Плакать сразу расхотелось. Что за чушь он несет?

— У тебя мания преследования.

— Что, понравился? Один букетик, и — понравился?

— Это тебе Пушкин нашептал?

— Без шептунов обошелся. И так все понятно.

Сдержалась, чтобы не крикнуть: «А раз понятно, то катись отсюда!» Вместо этого сказала:

— Я упала и разбила ногу. А еще я хочу тебя увидеть, потому что соскучилась. А еще, знаешь, вокруг столько всего непонятного происходит.

В разговоре что-то сломалось, будто звонок опять перескочил на определитель номера. Антон отговаривался. Прийти не может, занят, срочная работа. Отец подбросил, еще и Пушкин висит над душой. Он позвонит Пушкину, если тот сможет завтра, то они зайдут. А сейчас — никак. Даже через час. Даже через два. Матери надо помочь. Она отчет бухгалтерский пишет, надо программу переустановить.

Через пять минут Ева повесила трубку. Родилось чувство, что сейчас она говорила с незнакомцем. Антона, который ей так нравился, не существовало, она его придумала. Обыкновенного человека сделала таким, как ей хотелось. На самом деле он другой. Совсем другой. Он — не чудо. Не приключение на всю жизнь. Обычный парень. Ее любовь — это фантазия о чем-то несбыточном. Антон, как настоящий игрок, лишь подбрасывает на поле новые фишки. Ответной любви там нет.

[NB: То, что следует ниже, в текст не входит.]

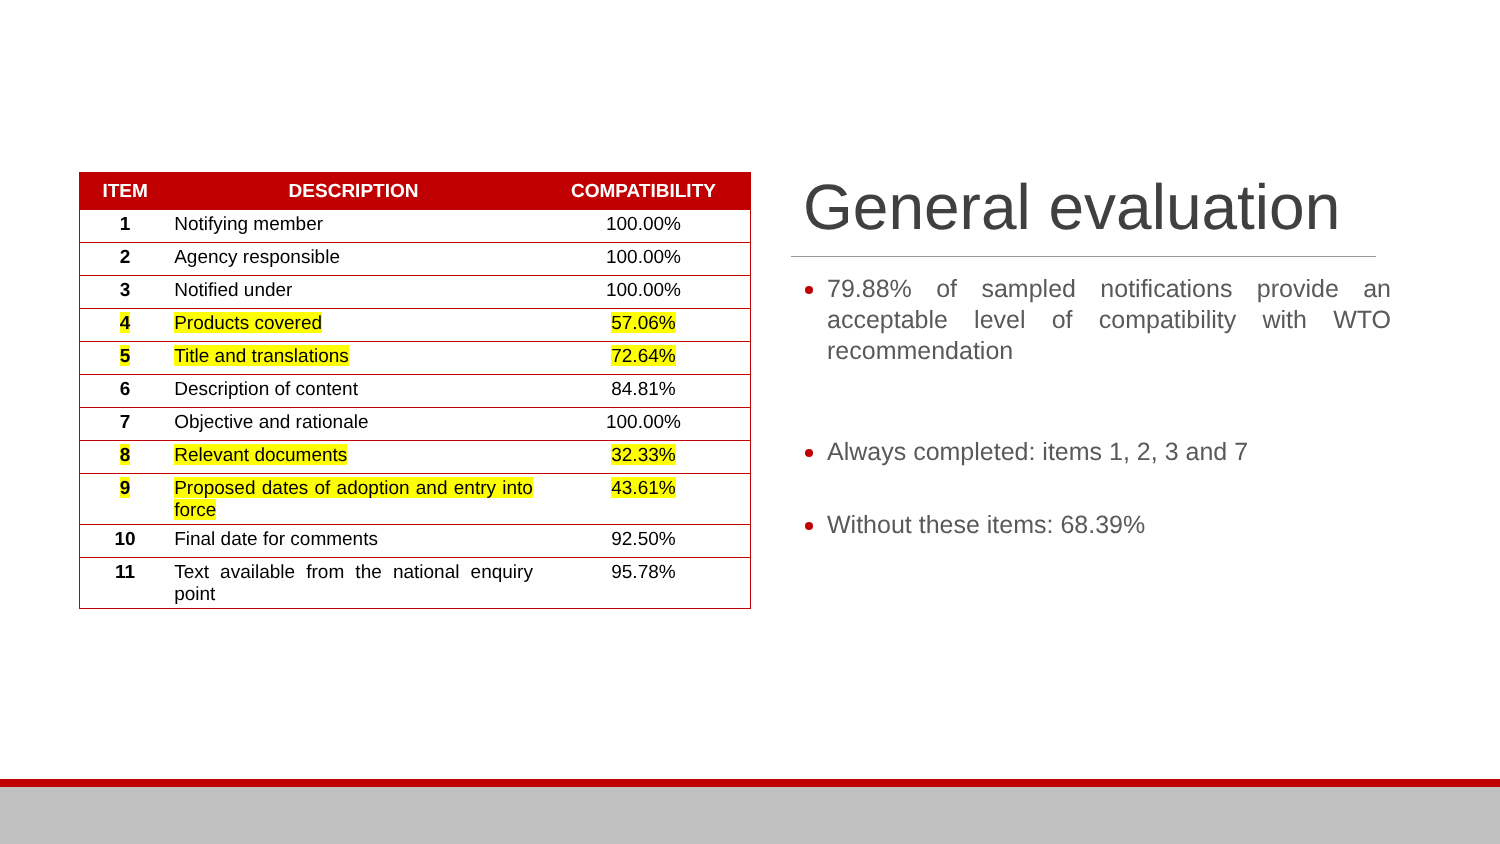| ITEM | DESCRIPTION | COMPATIBILITY |
| --- | --- | --- |
| 1 | Notifying member | 100.00% |
| 2 | Agency responsible | 100.00% |
| 3 | Notified under | 100.00% |
| 4 | Products covered | 57.06% |
| 5 | Title and translations | 72.64% |
| 6 | Description of content | 84.81% |
| 7 | Objective and rationale | 100.00% |
| 8 | Relevant documents | 32.33% |
| 9 | Proposed dates of adoption and entry into force | 43.61% |
| 10 | Final date for comments | 92.50% |
| 11 | Text available from the national enquiry point | 95.78% |
General evaluation
79.88% of sampled notifications provide an acceptable level of compatibility with WTO recommendation
Always completed: items 1, 2, 3 and 7
Without these items: 68.39%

Надрывно затрезвонил сотовый. Ева не шевелилась. О чем это она? Ей же звонят. Это ее сотовый! Рингтон поменяла, а привыкнуть не успела. Это Антон! Он сейчас придет!

— Мать! — орал Пушкин. — Инвалид ты наш! А знаешь, я тоже ногу подвернул.

— Дурной пример… — буркнула Ева.

Скорость передачи информации в этом мире оказалась сногсшибательной. Или Пушкин сейчас сидит у Антона и они вместе строчат задание Александра Николаевича, хихикая над Евиной неловкостью?

— Это еще не дурной пример, — заливался Пушкин. — Вот мне дядька рассказывал, как однажды с приятелем через дорогу перебегал. Широкая была дорога, по пять полос в каждую сторону. Они одну сторону перебежали, остановились на разделительной линии, ждут, когда машины пройдут. А за ними пацаны увязались. Один пробежал, а второй с грузовиком встретился. Так парень несколько метров летел, два раза перекувырнулся и башкой в асфальт вошел. Там уже отскребать было нечего. Вот это, я понимаю, пример.

Ева шарахнула трубку об стенку. Еще одна история Пушкина, и его самого придется отскребать от асфальта.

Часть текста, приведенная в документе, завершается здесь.